La volonté du gouvernement Marois d'augmenter les impôts des mieux nantis repose sur l'idée que les riches n'en paient pas assez. Le ministre des Finances Nicolas Marceau leur demande donc de faire leur «juste part».

«Cela va permettre de ramener un peu de progressivité dans notre régime fiscal qui en a beaucoup perdu au cours de la dernière décennie», a écrit dans ces pages l'ex-député bloquiste Pierre Paquette. Est-ce le cas? Peut-on dire qu'actuellement, la part des mieux nantis n'est pas juste?

Le PQ n'a pas fait cette démonstration. Sa décision ne repose pas sur une étude fouillée de la progressivité du régime fiscal, sur une démonstration de l'urgence de corriger le tir, sur un débat public structuré. Voici quelques réflexions pour alimenter une réflexion collective qui n'a jamais eu lieu.

Tout d'abord, des faits. Les 40 % des contribuables les plus pauvres ne paient pas du tout d'impôt. À l'autre extrémité, ceux dont les revenus sont supérieurs à 100 000 $ - ils sont 253 000, soit 4,1 % des contribuables - déclaraient 20,6 % de tous les revenus en 2009 et versaient 40,8 % de tous les impôts. Le fardeau des plus riches est - comme il se doit - nettement plus lourd.

Par ailleurs, cette progressivité ne s'est pas effondrée. Il y a eu deux grandes baisses d'impôt depuis 10 ans. En 2004, des baisses pour les citoyens à faibles revenus. En 2007, un relèvement des seuils d'imposition qui favorisait bien davantage les classes moyennes: une réduction de 16,9 % pour des revenus familiaux de 35 000 $, de 9 % pour 50 000 $ et de 4,6 % pour 125 000 $.

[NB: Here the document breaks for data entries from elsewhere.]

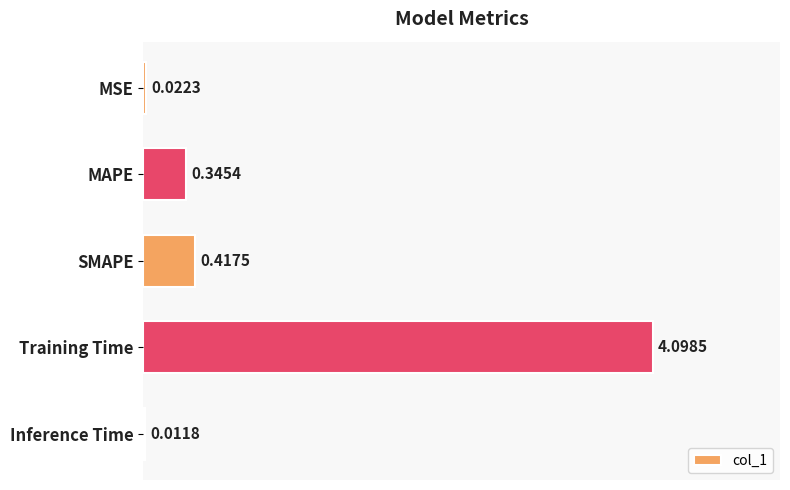

Are the bars grouped side by side (vs. stacked)?

No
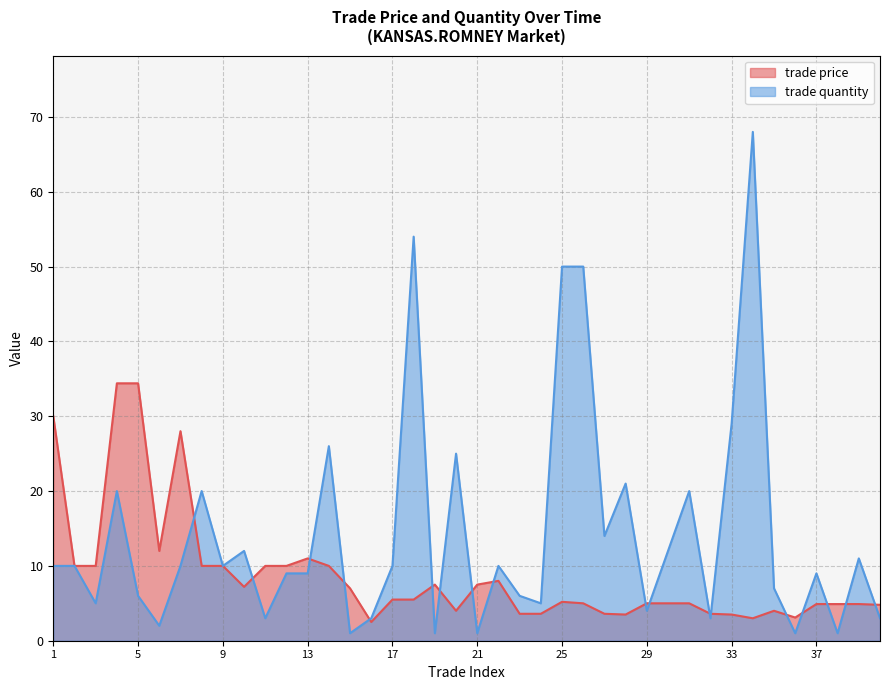

What is the difference between the maximum and minimum values in the trade price series?

31.9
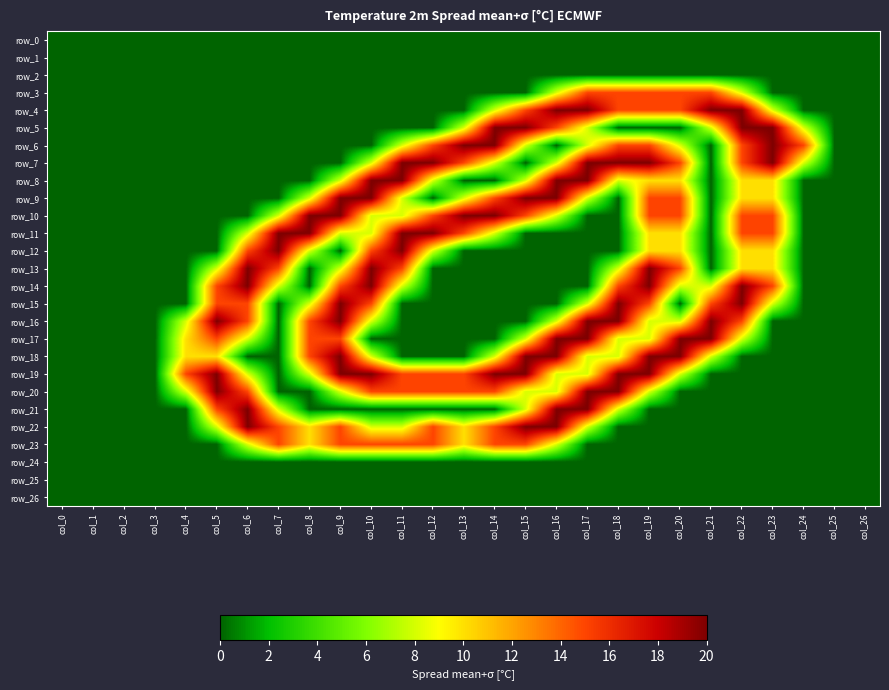

How many values in the row_14 series exceed 0?

12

Il est absolument faux de dire que notre régime n'est pas progressif, ou qu'il y a eu un glissement qui exigerait un coup de barre.

On peut toutefois toujours se demander s'il est assez progressif. On entre alors dans un débat difficile sur la définition de la «juste part», qui comporte nécessairement une composante idéologique. Les républicains américains prétendent qu'il faut baisser l'impôt des riches pour favoriser l'investissement. Le régime cubain prône plutôt la confiscation.

Mais les comparaisons peuvent nous aider. Le professeur Luc Godbout a cosigné une étude montrant que le régime fiscal québécois était plus progressif que celui de tous les pays du G7. Les classements internationaux montrent par ailleurs qu'avec le taux marginal d'imposition maximum de 55,2 % proposé par le PQ, le Québec, actuellement au 11e rang mondial, serait propulsé au 4e rang, après le Danemark, le Cameroun et la Suède. Est-ce cela qu'on veut?

On peut toujours augmenter le fardeau des plus riches. Et il y a sans doute encore du jeu au Québec. Mais, dans la recherche du niveau optimal, il faut tenir compte de l'environnement, du contexte, des besoins. Le Danemark a la Suède comme voisine. Le Québec a l'Ontario. Avec les mesures proposées, un Québécois ayant des revenus de 200 000 $ paierait 10 000 $ de plus qu'un Ontarien. À 400 000 $, l'écart passe à 25 000 $.

Il faut aussi tenir compte des impacts potentiels des mesures fiscales. Quand le fardeau fiscal est trop élevé, les gens peuvent choisir de moins travailler, de moins investir, de déménager. Leur réaction dépendra en partie de facteurs de nature morale. Les plus riches accepteront de payer davantage s'ils trouvent que la ponction est éthiquement acceptable. Une étude intéressante du CIRPÉE sur le sujet, en 2006, avait comme coauteur nul autre que Nicolas Marceau!

Or, ce qui caractérise le débat sur les hausses annoncées par le gouvernement Marois, c'est la rupture de ce contrat éthique implicite. L'absence de démonstration, l'absence de besoins criants, sinon tenir une promesse électorale, le caractère odieux de la rétroactivité, ainsi que les allusions blessantes sur la juste part ont compromis la légitimité dont un régime fiscal a absolument besoin.